**TASKS:**
(a) In the Laravel GraphQL authentication guide, which file does the @guard directive take its guards from?
(b) Continue the Laravel GraphQL authentication guide from its last line onward.
[QUOTED PASSAGE — start]
If you wish, test your new routes with Postman:

Login
Login
Logout
Logout
User detail
User detail

GraphQL API

For GraphQL in Laravel we recommend this Composer package: ​Lighthouse

At the time of writing, the version installed is v6 and the steps as follows:

sail composer require nuwave/lighthouse
sail artisan vendor:publish --tag=lighthouse-schema
sail artisan vendor:publish --tag=lighthouse-config
sail composer require mll-lab/laravel-graphiql

File graphql/schema.graphql:

Create queries for login, logout and detail of logged in user:

"A datetime string with format `Y-m-d H:i:s`, e.g. `2018-05-23 13:43:32`."
scalar DateTime @scalar(class: "Nuwave\\Lighthouse\\Schema\\Types\\Scalars\\DateTime")
"Indicates what fields are available at the top level of a query operation."
type Query {
    login(
        email: String!
        password: String!
        deviceId: String!
    ): String!
    logout: Boolean! @guard
    me: MobileAppUser! @guard
}
type MobileAppUser {
    name: String!
    email: String!
}

The @guard directive takes the guards from config/lighthouse.php, so set our authentication guard there:

'guards' => ['mobile-app'],

Create Query classes to handle the PHP code using this Artisan command, or manually:

sail artisan lighthouse:query Login
sail artisan lighthouse:query Logout
sail artisan lighthouse:query Me

Optionally generate IDE helper:

sail art lighthouse:ide-helper

Fill in the Query classes with the authentication logic:

app\GraphQL\Queries\Login.php:

<?php

namespace App\GraphQL\Queries;

use App\Models\MobileAppUser;
use Illuminate\Support\Facades\Hash;
use Nuwave\Lighthouse\Exceptions\AuthenticationException;

final readonly class Login
{
    /** @param array{} $args
     * @throws AuthenticationException
     */
    public function __invoke(null $_, array $args)
    {
        $email = $args['email'];
        $password = $args['password'];
        $deviceId = $args['deviceId'];

        $user = MobileAppUser::query()->where("email", '=', $email)->first();

        if(!$user || !Hash::check($password, $user->password))
        {
            throw new AuthenticationException();
        }

        $user = MobileAppUser::query()->where("email", '=', $email)->first();
        $token = $user->createToken($deviceId)->plainTextToken;

        return $token;
    }
}

app\GraphQL\Queries\Logout.php:

<?php

namespace App\GraphQL\Queries;

use Illuminate\Support\Facades\Auth;

final readonly class Logout
{
    /** @param  array{}  $args */
    public function __invoke(null $_, array $args)
[QUOTED PASSAGE — finish]
[DATA — start]
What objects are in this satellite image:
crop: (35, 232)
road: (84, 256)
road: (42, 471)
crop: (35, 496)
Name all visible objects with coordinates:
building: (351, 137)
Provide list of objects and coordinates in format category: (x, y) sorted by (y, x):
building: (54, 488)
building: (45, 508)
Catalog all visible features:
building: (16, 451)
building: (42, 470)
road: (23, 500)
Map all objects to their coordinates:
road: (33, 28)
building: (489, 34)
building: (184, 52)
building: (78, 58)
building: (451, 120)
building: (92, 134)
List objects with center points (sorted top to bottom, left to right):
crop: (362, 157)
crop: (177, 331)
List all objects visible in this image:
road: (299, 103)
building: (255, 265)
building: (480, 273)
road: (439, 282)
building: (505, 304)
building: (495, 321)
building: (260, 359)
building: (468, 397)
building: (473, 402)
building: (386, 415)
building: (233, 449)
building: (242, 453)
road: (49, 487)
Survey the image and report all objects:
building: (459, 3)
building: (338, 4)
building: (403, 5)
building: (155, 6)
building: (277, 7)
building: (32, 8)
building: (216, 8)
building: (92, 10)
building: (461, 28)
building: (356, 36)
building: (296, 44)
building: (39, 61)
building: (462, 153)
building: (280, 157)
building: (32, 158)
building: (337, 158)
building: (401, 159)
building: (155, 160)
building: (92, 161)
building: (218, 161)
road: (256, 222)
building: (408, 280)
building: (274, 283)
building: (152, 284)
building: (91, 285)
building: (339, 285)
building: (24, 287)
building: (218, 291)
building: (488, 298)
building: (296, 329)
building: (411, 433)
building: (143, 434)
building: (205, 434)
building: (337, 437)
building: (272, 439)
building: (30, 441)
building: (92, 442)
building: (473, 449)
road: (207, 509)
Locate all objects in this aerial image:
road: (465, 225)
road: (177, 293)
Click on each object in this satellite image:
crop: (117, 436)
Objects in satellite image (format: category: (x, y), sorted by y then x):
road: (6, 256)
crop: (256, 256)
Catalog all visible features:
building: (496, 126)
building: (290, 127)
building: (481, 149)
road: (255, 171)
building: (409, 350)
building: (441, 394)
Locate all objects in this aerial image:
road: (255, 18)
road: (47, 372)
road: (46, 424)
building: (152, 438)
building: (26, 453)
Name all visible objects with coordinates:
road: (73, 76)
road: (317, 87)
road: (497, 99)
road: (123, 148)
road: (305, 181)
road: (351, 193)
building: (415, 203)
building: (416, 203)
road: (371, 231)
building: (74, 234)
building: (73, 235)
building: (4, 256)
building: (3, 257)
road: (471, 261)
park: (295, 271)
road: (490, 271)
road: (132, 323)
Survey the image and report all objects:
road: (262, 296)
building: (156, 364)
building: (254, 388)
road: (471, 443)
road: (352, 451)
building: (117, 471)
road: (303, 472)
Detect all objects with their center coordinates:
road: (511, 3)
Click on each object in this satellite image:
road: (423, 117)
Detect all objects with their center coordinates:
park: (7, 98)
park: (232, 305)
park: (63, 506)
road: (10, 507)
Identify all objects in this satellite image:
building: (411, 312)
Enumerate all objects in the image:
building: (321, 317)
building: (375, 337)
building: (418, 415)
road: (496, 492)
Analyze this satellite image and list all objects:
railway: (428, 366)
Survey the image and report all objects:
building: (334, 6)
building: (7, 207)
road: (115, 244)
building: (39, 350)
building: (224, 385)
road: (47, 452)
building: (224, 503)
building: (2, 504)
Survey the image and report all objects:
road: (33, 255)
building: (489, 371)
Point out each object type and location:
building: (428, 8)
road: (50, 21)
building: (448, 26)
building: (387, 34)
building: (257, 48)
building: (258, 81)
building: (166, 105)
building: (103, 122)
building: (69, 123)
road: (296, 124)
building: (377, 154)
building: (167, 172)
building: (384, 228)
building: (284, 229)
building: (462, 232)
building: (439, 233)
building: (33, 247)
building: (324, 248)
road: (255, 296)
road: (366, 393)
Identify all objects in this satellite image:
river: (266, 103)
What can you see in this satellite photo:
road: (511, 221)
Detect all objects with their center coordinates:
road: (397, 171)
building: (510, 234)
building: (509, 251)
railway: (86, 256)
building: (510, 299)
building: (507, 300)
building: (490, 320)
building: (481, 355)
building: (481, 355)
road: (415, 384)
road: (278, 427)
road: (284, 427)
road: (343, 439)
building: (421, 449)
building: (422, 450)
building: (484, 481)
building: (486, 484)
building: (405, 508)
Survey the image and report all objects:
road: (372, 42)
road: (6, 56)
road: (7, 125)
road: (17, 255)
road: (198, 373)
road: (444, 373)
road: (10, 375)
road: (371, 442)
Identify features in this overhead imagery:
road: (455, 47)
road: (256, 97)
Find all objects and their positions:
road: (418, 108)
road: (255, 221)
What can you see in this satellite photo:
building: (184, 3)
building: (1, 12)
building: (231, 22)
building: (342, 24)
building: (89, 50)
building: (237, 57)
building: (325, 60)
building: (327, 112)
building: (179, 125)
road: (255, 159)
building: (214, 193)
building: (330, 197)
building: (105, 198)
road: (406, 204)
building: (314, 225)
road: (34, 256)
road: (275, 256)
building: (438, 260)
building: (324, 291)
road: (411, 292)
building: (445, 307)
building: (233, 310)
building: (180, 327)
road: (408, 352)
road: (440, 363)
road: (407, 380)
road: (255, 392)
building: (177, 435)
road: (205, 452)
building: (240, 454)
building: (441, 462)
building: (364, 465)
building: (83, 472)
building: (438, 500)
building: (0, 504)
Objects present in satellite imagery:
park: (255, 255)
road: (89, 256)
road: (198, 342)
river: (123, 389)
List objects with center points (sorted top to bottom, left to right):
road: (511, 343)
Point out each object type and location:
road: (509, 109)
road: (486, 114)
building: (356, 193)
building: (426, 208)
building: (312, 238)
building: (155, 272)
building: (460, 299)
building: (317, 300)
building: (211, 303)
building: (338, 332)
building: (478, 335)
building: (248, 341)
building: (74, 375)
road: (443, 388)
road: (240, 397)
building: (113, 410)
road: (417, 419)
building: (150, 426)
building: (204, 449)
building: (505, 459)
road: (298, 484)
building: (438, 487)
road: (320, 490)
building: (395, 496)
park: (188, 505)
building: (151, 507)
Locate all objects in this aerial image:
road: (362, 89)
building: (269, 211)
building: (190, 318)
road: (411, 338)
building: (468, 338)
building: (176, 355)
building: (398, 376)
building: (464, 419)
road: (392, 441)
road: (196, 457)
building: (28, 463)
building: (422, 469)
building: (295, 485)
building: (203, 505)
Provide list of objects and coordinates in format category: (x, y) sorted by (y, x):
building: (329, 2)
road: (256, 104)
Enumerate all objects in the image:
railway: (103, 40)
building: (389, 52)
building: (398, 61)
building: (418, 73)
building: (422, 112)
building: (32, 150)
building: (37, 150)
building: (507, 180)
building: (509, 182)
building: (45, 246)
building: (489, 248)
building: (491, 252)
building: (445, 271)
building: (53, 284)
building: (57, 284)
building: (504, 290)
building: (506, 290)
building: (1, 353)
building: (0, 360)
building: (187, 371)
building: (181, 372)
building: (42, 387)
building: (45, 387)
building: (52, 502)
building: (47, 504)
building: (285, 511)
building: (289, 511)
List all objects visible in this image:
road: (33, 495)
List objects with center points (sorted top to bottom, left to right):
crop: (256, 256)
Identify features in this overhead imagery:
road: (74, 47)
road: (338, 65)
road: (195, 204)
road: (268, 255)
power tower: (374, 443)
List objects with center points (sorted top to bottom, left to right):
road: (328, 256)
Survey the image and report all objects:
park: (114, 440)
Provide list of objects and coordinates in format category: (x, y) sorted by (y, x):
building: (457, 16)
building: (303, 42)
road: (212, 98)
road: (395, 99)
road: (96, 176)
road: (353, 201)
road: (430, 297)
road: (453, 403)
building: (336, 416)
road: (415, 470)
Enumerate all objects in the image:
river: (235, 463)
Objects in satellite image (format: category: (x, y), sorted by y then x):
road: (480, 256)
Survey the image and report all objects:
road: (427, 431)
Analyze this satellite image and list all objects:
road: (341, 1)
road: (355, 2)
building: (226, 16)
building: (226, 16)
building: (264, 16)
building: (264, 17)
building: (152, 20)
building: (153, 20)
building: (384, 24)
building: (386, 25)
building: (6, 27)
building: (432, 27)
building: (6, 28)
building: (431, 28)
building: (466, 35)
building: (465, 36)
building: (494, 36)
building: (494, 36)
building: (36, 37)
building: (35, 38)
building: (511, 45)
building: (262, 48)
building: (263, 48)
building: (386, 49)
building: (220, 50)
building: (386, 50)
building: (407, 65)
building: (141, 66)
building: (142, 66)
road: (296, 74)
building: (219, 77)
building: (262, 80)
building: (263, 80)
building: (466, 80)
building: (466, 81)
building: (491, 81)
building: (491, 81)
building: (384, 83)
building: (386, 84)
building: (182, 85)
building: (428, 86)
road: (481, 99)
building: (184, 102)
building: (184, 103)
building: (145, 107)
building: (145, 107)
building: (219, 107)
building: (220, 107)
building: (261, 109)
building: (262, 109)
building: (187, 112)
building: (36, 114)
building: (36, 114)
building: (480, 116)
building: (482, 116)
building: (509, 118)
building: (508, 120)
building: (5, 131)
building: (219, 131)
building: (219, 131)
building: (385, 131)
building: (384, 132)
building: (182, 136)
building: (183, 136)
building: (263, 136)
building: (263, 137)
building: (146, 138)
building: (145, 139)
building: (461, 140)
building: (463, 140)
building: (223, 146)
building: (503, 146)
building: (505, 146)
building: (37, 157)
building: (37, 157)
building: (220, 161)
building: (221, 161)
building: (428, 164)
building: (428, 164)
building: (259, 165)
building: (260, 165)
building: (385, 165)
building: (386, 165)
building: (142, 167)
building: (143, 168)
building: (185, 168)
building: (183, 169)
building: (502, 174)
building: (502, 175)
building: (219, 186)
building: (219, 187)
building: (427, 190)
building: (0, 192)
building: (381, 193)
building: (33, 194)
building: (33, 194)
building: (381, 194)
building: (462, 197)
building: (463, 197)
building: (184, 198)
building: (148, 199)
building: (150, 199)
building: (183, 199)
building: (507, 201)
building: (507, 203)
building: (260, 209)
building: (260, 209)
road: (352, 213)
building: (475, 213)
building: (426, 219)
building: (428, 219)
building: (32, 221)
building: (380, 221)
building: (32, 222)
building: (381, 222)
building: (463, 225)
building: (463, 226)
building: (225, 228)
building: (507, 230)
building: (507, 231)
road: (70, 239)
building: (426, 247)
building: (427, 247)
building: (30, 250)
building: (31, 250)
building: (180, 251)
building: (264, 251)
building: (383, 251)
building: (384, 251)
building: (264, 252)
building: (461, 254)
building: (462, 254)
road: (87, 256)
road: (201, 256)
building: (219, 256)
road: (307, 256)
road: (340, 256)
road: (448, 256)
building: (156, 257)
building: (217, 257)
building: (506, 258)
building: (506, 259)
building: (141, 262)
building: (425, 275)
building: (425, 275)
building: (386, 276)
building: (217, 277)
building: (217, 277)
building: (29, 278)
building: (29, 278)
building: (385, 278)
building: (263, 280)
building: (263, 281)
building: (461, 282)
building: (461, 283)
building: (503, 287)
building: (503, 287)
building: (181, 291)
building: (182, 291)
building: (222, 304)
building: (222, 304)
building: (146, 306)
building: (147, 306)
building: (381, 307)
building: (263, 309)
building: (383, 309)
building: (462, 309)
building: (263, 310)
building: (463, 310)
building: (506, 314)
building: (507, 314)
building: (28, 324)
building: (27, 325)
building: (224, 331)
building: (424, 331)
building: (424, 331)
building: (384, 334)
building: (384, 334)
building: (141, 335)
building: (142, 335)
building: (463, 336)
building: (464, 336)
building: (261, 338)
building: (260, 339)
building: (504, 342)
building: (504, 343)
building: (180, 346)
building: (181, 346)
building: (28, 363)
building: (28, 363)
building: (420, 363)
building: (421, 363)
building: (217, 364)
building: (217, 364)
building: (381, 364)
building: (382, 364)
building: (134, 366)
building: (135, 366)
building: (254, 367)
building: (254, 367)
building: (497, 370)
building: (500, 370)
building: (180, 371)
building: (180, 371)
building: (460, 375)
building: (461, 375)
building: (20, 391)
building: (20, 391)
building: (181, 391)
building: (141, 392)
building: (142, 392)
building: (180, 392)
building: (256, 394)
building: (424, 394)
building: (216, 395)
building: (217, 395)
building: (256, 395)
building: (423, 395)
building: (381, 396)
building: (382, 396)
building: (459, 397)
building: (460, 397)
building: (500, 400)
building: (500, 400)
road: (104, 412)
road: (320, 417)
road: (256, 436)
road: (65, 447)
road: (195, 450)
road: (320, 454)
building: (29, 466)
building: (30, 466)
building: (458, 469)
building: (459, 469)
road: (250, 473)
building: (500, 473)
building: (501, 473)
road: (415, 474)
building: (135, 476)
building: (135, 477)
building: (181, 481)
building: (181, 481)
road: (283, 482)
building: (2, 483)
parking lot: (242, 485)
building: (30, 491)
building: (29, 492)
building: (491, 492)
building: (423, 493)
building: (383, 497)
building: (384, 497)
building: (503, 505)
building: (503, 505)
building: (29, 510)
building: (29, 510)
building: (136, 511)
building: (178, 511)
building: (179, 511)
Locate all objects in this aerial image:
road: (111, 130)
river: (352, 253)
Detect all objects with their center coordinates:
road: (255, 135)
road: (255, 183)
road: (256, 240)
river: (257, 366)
[DATA — finish]
**WRITTEN ANSWERS:**
(a) config/lighthouse.php

(b)
    {
        Auth::guard('mobile-app')->user()->currentAccessToken()->delete();

        return true;
    }
}

app\GraphQL\Queries\Me.php:

<?php

namespace App\GraphQL\Queries;

use Illuminate\Support\Facades\Auth;

final readonly class Me
{
    /** @param  array{}  $args */
    public function __invoke(null $_, array $args)
    {
        $user = Auth::guard('mobile-app')->user();

        return [
            'name' => $user->name,
            'email' => $user->email,
        ];
    }
}

GraphiQL examples (at http://localhost/graphiql)

{
  login(
    email: "test@test.com"
    password: "password"
    deviceId: "iPhone 13 Pro"
  )
}
Login with correct credentials
Login with correct credentials
{
  login(
    email: "test@test.com"
    password: "incorrect"
    deviceId: "iPhone 13 Pro"
  )
}
Login with incorrect credentials
Login with incorrect credentials

Query

{
  logout
}

Headers:

{
  "Authorization": "Bearer your_token"
}
Logout
Logout

Query

{
  me {
    name
    email
  }
}

Headers:

{
  "Authorization": "Bearer your_token"
}
User detail with valid API token
User detail with valid API token
User detail without valid API token
User detail without valid API token

What’s next

In the next part of this series we will look into how we make the decision between using REST API and GraphQL API, with a few more endpoints to manage data in an event-management example app.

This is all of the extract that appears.